Пили в дивизии страшно. Солдаты-первогодки «на корню» скупали в армейском магазине лосьон «Огуречный» и зубную пасту «Поморин». Из каптерки таинственным образом исчезали банки с гуталином, а в автопарке невозможно было найти «живую» емкость с промышленным клеем БФ. Для сугубо гражданских лиц поясняю: «Поморин» разбавляется водой в пропорции один тюбик на полкружки воды, гуталин мажется на хлеб и сушится на горячей батарее, клей наматывается на сверло, а прозрачная субстанция солится по вкусу… Чего только не придумает советский солдат! Если не допьет… По утрам у казарм появлялась гарнизонный «санитар природы» баба Катя. Она собирала под окнами выброшенную посуду. Советский солдат – гордый солдат, он посуду сдавать брезгует. Злые языки говорили, что баба Катя собирает дочке на приданое. Двум старшим она подарила на свадьбу по новой «Волге»…

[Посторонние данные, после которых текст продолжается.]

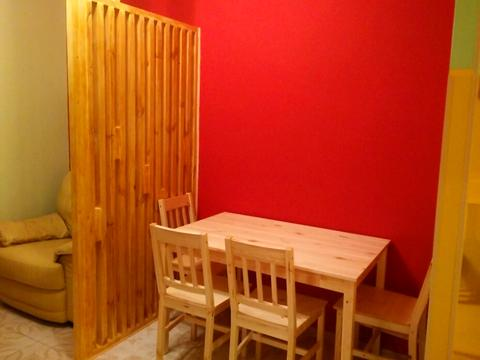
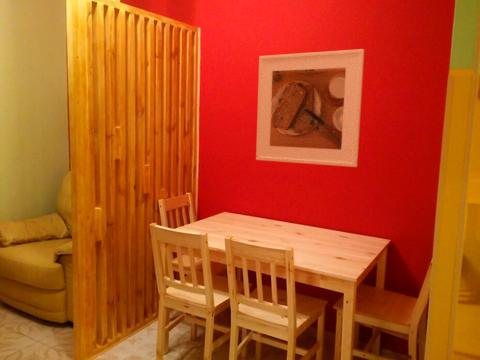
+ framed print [255,48,365,168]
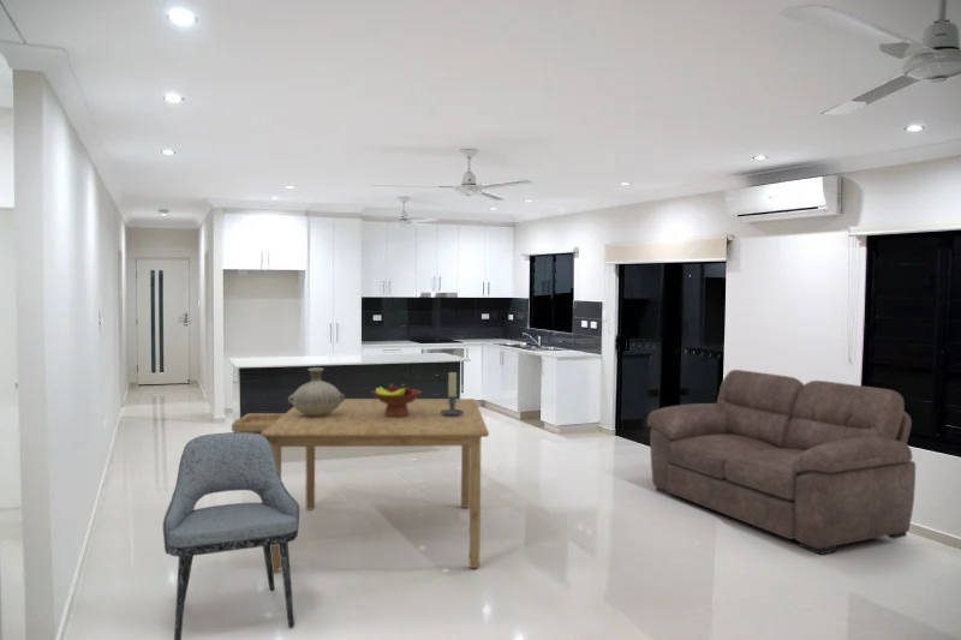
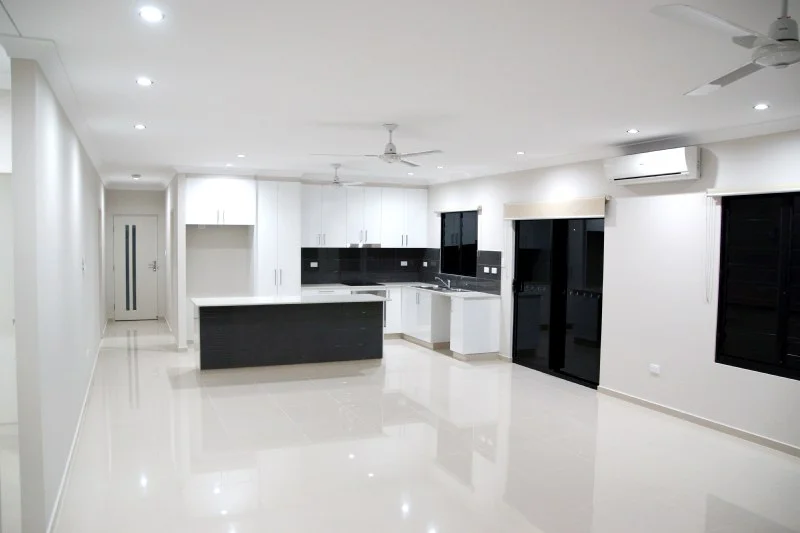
- fruit bowl [371,383,423,417]
- dining table [231,397,490,573]
- dining chair [162,431,300,640]
- candle holder [441,371,464,417]
- sofa [646,369,917,556]
- vase [287,366,346,417]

Тон этому празднику жизни задавал сам командир дивизии, которого за двухметровый рост и вес в полтора центнера мы ласково называли его «куинбус флистринг», человек-гора. Он по-отечески называл нас «сынками». С приставкой «еб…е»… Хочу рассказать вам только одну историю из его армейских будней, которую очень выпрашивал у автора статьи один известный юморист для автобиографической книги «Ефрейтор Шендерович». Автор не дал. И правильно сделал.
Что такое армейская тревога в мирное время? Это событие, к которому вся часть готова за неделю до «времени икс». И объявляют ее, как правило, не раньше, чем за десять минут до подъема. Поэтому, когда в январе 1979 года в час ночи по дивизии объявили боевую тревогу, с построением с оружием и техникой, первая мысль была: «Все, блин, пришел наш час. Эй, мальчиши, вставайте!». «Мальчиши» вставали минут сорок. Кто-то не мог найти противогаз, кто-то АКМ… Многие танки не завелись, а некоторые механики-водители вообще не умели ездить. Какая война, предупреждать надо! Наконец в лучах ночных прожекторов и в хлопьях падающего снега появился «отец-командир». Его подозрительно шатающуюся тушку поддерживали по бокам две «шестерки» с майорскими погонами. Громко высморкавшись и сыто рыгнув, он обратился к нам со следующей речью:
- Солдаты, сынки, вы же мне, блин, как родные дети. Вашему командиру, целому гвардии полковнику бронетанковых войск гражданская сволочь дала в морду в ресторане «Юбилейный». Это не мне дали в морду, это дали в морду вам, герои. Равняйсь, смирно, правое плечо вперед! Идем на «Юбилейный»!!!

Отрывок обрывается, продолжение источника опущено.